■ **Input records**

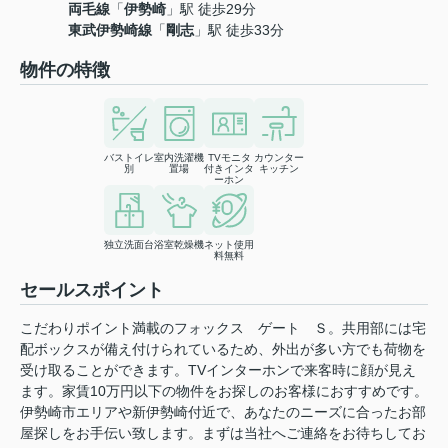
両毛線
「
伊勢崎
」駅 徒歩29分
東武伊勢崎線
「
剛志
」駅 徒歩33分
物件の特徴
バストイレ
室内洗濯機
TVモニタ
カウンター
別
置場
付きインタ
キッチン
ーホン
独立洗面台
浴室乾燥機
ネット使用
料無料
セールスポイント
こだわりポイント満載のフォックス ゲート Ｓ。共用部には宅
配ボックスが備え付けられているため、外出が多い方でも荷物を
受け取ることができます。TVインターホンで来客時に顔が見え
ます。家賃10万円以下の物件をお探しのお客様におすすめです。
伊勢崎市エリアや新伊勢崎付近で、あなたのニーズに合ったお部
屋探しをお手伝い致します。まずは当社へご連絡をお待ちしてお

■ **Task details**
Verbatim transcription needed, from the opening line of the entries above through the line containing "伊勢崎市エリアや新伊勢崎付近で、あなたのニーズに合ったお部"; pictures do not belong in it.

■ **Task answer**
両毛線
「
伊勢崎
」駅 徒歩29分
東武伊勢崎線
「
剛志
」駅 徒歩33分
物件の特徴
バストイレ
室内洗濯機
TVモニタ
カウンター
別
置場
付きインタ
キッチン
ーホン
独立洗面台
浴室乾燥機
ネット使用
料無料
セールスポイント
こだわりポイント満載のフォックス ゲート Ｓ。共用部には宅
配ボックスが備え付けられているため、外出が多い方でも荷物を
受け取ることができます。TVインターホンで来客時に顔が見え
ます。家賃10万円以下の物件をお探しのお客様におすすめです。
伊勢崎市エリアや新伊勢崎付近で、あなたのニーズに合ったお部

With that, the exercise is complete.